--- Directive 1 ---
In the squash passage, why did the writer end up not turning the roasted butternut squash into soup? Please answer in one to three sentences.
--- Directive 2 ---
At what oven temperature does the squash passage say to roast the cubed squash?

--- Provided passage ---
---------------
Butternut Weird, But Good

I roasted a butternut squash yesterday with plans of turning it into soup.

But then I didn't want to drag out my food processor and I don't own an immersion blender.

So I got creative instead.

Butternut Yum
1 butternut squash, peeled, seeded and cubed
Olive oil
Salt
Pepper
Cumin
Sliced onion
Feta cheese
Optional: candied walnuts or butter toffee almonds?

Toss squash in olive oil, salt, pepper and cumin. Roast in oven on cookie sheet at 375 degrees until fork tender, a little brown on the bottom. You'll smell it when it's ready. I did this on Sunday afternoon, then finished it on Monday night.

Heat a saute pan with some olive oil. Toss in the sliced onions. Add a little salt and pepper. Let the onions get soft and translucent. Throw in the squash and let it heat through. Just before you are ready to serve, put a little feta in.

I didn't actually have candied walnuts, but I think the sweetness and crunch would be the perfect sprinkle on top of this yumminess.

Sunday, November 21, 2010

I Hate Squash

Why then, did I just make Butternut Squash Soup, you ask?

I made it because someone gave me a squash from their garden and because I'm tired of the stuff I've been eating. And, in my best spokesmodel voice, because they're chock full o' nutrients that are good for me!

After a while, you just get sick of the same old, same old. Or at least I do.

Remember a few posts back where I mentioned that I threw some kale into a stirfry? Same principle.

I peruse the produce department now like a treasure hunter. I'm looking for something new or different or even strange. I buy the standard carrots and cauliflower and red peppers. Some lettuce and onions. A lemon, probably.

But then I try to find whatever is in season that looks good.

Early on when I was eating mostly vegetables, I just craved different textures or flavors. Just wanted to put something in my mouth that felt different. For instance, I started buying cherry tomatoes this summer ... and I don't like raw tomatoes. But they gave me a different kind of crunch in a salad.
---------------
--- Data segment ---

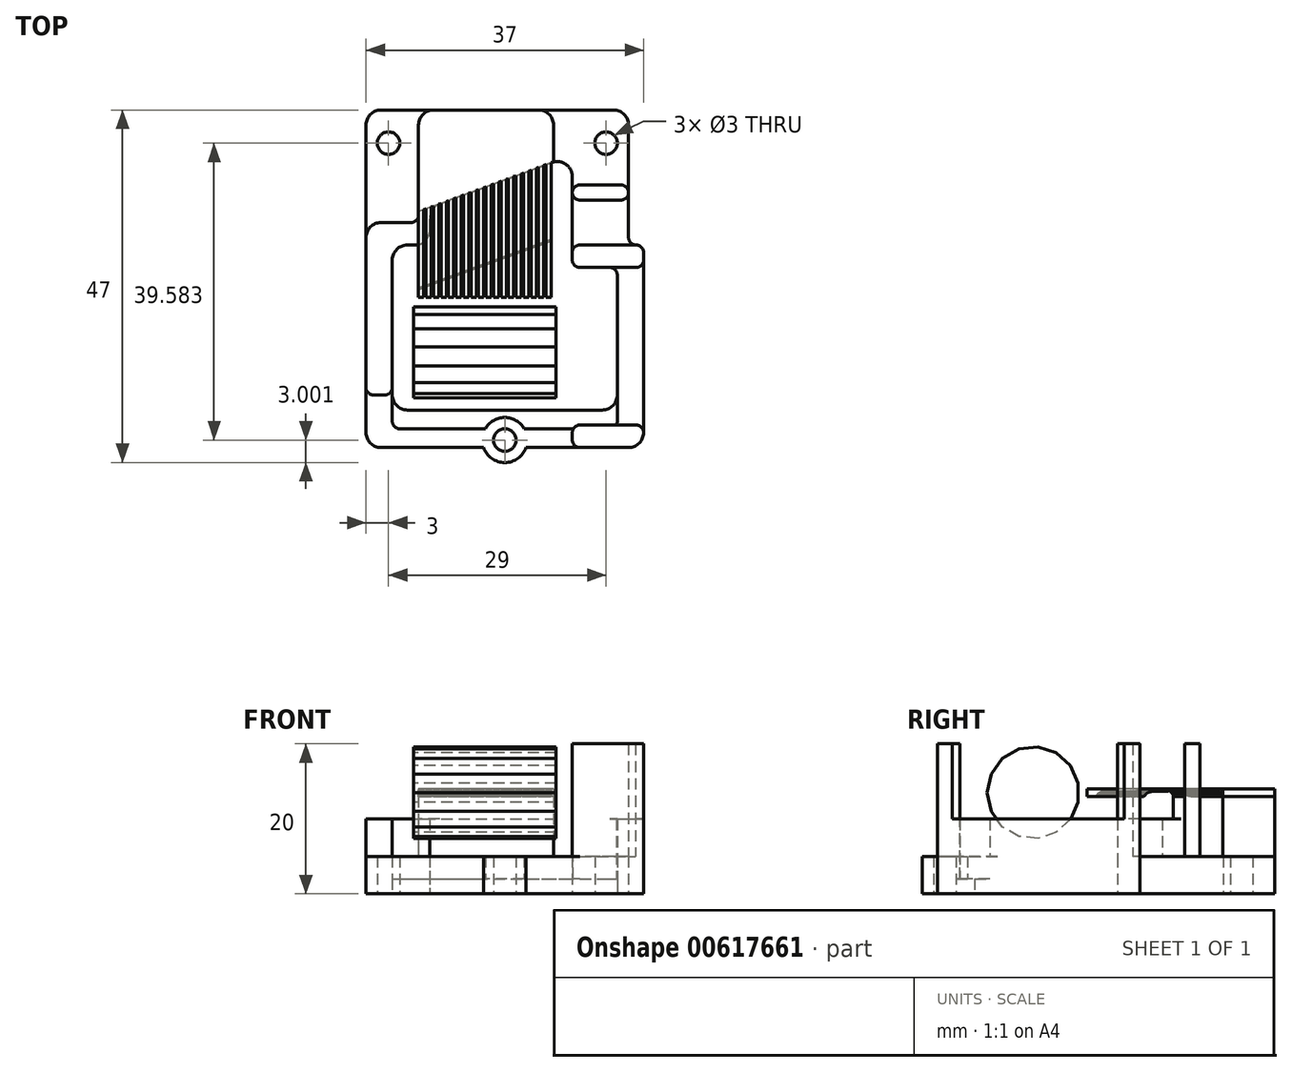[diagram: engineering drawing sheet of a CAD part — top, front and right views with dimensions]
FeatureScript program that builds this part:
---------------
--- Task output 1 ---
The writer didn't want to drag out the food processor and doesn't own an immersion blender, so they got creative and made a different dish instead.

--- Task output 2 ---
375 degrees.